Subject	Repetitions (Discovery)	Repetitions (Practice)	Duration (Discovery)	Duration (Practice)	Success rate (Discovery)	Success rate (Practice)	Repetitions (Total)	Success rate (Total)	Duration (Total)
sub-01	230	567	03:54:27	09:47:11	0.578	0.781	797	0.723	13:41:38
sub-02	227	487	04:57:35	12:30:24	0.401	0.671	714	0.585	17:27:59
sub-03	176	451	04:49:38	11:57:19	0.432	0.698	627	0.624	16:46:57
sub-05	177	457	05:30:04	12:27:44	0.367	0.582	634	0.522	17:57:48
sub-06	134	468	04:25:41	13:37:40	0.627	0.857	602	0.806	18:03:22
Total	944	2430	23:37:27	60:20:19	0.481	0.718	3374	0.652	83:57:47

Event files and annotations¶

For each run, a _events.tsv file lists the timing of each repetition. A richer _desc-annotated_events.tsv file provides three categories of events:

button presses — every controller input;
in-game events — game-state annotations derived from RAM (kills, deaths, power-ups, etc.);
replay events — one entry per repetition with trial_type gym-retro_game, indicating which .bk2 replay was played at which onset.

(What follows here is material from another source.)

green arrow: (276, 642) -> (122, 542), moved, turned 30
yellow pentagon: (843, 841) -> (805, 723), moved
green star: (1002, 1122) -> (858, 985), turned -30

Companion .bk2 replays, .mp4 videos, .json summaries, mapped RAM variables, and low-level visual features are provided alongside the events files.

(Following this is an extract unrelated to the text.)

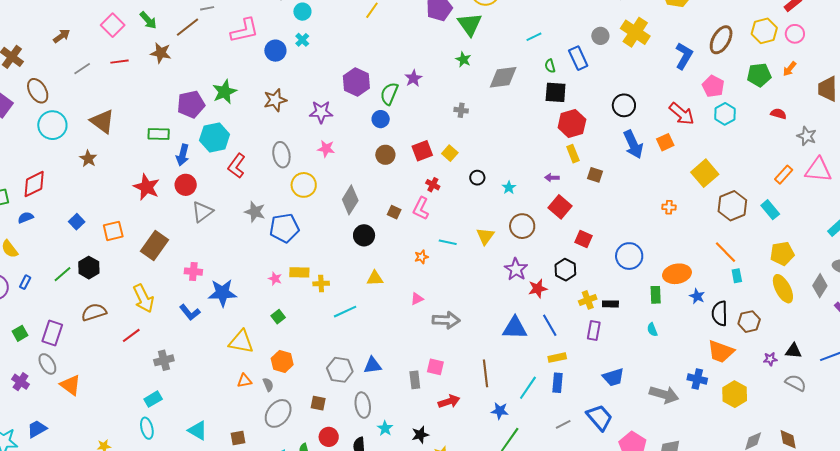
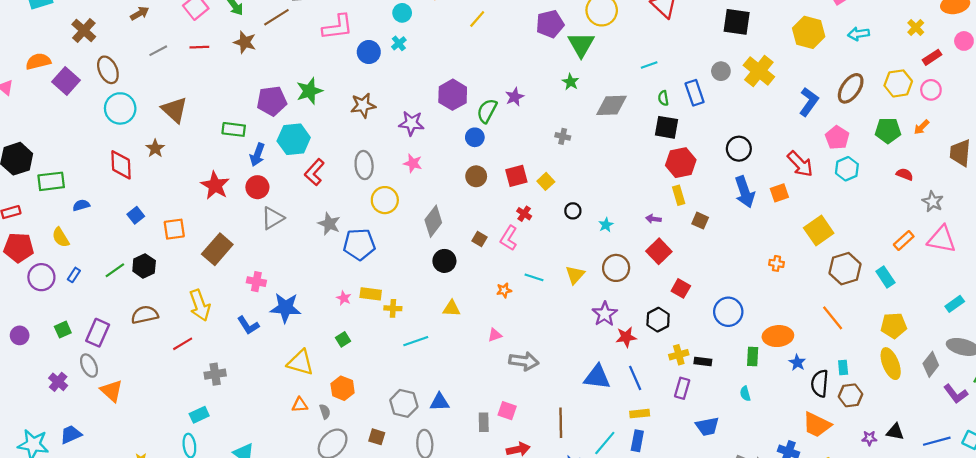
red diamond: (34, 184) -> (121, 165), moved, turned -72
cyan rectangle: (737, 276) -> (843, 367), moved
blue trapezoid: (613, 377) -> (707, 426), moved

In addition, the 22 levels are split into 313 short scenes annotated with 29 design patterns (23 from Dahlskog & Togelius, 2012, plus 6 contextual ones). See SCENES.md and the mario.scenes submodule for details and tooling to generate clip-level metadata, video, and memory dumps for each scene attempt.

Tutorials¶

The mario.tutorials repository provides a set of Colab-ready Jupyter notebooks that illustrate end-to-end use of the dataset on a single participant / single session, suitable for running on a laptop:

Dataset overview — exploration of the BIDS layout and behavioral annotations.
Event-based analysis — session-level GLM with hand-crafted action and game-event regressors and interpretable contrasts.
Reinforcement learning — training a CNN-based RL agent on the same gameplay and extracting layer activations.
Brain encoding — ridge-regression encoding models that map RL-agent activations onto BOLD signals, comparing layers.

The notebooks adapt and combine methodology from the shinobi_fmri and mario_generalization repositories.

Reference¶

A detailed description of the dataset and an associated modelling study are available in Paugam et al., bioRxiv 2025.